Übungsaufgaben -
[1] Beantworte anhand des Artikels zum dritten Gleis im Aaretal folgende Fragen:
(a) Wie viele Entflechtungsbauwerke sind zwischen Bern-Wankdorf und Münsingen geplant?
(b) Wo entsteht die Unterführung?
(c) Welcher Partei gehört Baudirektorin Barbara Egger an?
[2] Nenne alle Aussagen, die der Artikel zum dritten Gleis im Aaretal Barbara Egger zuschreibt.
[3] Zitiere aus dem Artikel zum dritten Gleis im Aaretal wörtlich die Stelle zwischen „Das Ziel, die“ und „sei eine Win-win-Situation.“, beide eingeschlossen.

Vorliegender Text -
╭──

"Neue Lösung": Das dritte Gleis im Aaretal entfällt
Dank einer neuen Lösung kann auf ein drittes Gleis bis Münsingen verzichtet werden. Baudirektorin Barbara Egger spricht von einer Win-win-Situation.
Das Ziel, die Kapazität Richtung Münsingen und Berner Oberland zu erhöhen, wird anders erreicht: mit Entflechtungsbauwerken (siehe unten). Geplant sind zwei solche Bauwerke zwischen Bern-Wankdorf und Münsingen. Wie die bernische Baudirektorin Barbara Egger (SP) auf Anfrage sagte, bietet diese Lösung sogar mehr als ein drittes Gleis; und sie verbessere die Ausgangslage für den Vollausbau des Lötschberg-Basistunnels, es sei eine Win-win-Situation.
Eine Unterführung entsteht nordöstlich des Wankdorf-Strassenkreisels. Schon bisher können Züge, die aus Zürich kommen, im Wankdorf direkt in Richtung Thun abbiegen. Dank der Unterführung werden solche Züge den übrigen Verkehr auf der Linie Bern–Thun viel weniger stören. Ein zweites Entflechtungsbauwerk entsteht im Gebiet zwischen Gümligen und Allmendigen, dort, wo die Bahnlinie ins Emmental abzweigt. Ein Vorteil dieser Lösung besteht darin, dass der Landverbrauch laut Barbara Egger «wesentlich geringer» ist.

╰──

Extrahiertes Material -
╭──

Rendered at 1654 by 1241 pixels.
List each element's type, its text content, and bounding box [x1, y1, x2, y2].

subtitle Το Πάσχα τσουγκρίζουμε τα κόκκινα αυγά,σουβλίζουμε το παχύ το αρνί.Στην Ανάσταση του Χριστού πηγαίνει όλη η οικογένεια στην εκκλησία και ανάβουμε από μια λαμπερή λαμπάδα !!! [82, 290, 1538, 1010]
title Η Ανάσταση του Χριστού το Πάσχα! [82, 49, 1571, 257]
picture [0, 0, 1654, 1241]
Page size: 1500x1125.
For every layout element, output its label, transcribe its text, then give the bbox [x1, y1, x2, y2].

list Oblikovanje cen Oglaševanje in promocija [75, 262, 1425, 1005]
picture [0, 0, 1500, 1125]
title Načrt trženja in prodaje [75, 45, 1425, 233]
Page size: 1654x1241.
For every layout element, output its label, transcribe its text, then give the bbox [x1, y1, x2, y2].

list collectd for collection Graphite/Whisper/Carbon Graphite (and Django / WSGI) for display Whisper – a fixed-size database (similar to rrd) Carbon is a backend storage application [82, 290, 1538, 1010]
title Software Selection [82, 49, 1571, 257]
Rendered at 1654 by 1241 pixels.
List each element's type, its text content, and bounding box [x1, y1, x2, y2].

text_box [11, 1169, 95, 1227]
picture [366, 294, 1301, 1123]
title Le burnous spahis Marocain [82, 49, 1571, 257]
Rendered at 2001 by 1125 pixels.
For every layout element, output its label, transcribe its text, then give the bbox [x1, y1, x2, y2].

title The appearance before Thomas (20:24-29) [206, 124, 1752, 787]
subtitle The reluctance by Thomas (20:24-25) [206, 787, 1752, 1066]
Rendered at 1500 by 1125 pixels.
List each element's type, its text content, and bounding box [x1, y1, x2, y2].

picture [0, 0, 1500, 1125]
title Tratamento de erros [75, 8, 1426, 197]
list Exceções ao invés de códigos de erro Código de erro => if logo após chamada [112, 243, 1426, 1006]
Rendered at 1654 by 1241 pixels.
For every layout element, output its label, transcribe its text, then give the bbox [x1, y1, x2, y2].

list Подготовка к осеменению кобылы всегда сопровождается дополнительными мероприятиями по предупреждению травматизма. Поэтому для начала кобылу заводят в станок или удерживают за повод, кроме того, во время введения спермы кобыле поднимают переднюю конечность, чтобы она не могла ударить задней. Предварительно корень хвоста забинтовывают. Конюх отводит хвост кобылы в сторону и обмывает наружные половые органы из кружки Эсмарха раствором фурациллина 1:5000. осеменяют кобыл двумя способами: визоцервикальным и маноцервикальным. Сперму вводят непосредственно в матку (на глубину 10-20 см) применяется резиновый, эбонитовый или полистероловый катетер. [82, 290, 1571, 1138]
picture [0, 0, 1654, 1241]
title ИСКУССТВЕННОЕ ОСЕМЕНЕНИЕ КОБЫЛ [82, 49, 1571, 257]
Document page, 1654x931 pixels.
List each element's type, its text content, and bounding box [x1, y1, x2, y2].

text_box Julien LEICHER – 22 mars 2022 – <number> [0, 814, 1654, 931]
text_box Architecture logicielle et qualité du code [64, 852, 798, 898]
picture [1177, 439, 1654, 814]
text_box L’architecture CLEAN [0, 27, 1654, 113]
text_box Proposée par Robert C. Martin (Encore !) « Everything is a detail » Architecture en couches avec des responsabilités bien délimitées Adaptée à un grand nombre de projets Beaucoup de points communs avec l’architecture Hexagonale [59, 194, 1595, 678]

╰──

Lösungen -
[1]
(a) Zwei.
(b) Nordöstlich des Wankdorf-Strassenkreisels.
(c) Der SP.

[2]
- Die Lösung ist eine Win-win-Situation.
- Die Lösung bietet sogar mehr als ein drittes Gleis.
- Sie verbessert die Ausgangslage für den Vollausbau des Lötschberg-Basistunnels.
- Der Landverbrauch ist «wesentlich geringer».

[3]
Das Ziel, die Kapazität Richtung Münsingen und Berner Oberland zu erhöhen, wird anders erreicht: mit Entflechtungsbauwerken (siehe unten). Geplant sind zwei solche Bauwerke zwischen Bern-Wankdorf und Münsingen. Wie die bernische Baudirektorin Barbara Egger (SP) auf Anfrage sagte, bietet diese Lösung sogar mehr als ein drittes Gleis; und sie verbessere die Ausgangslage für den Vollausbau des Lötschberg-Basistunnels, es sei eine Win-win-Situation.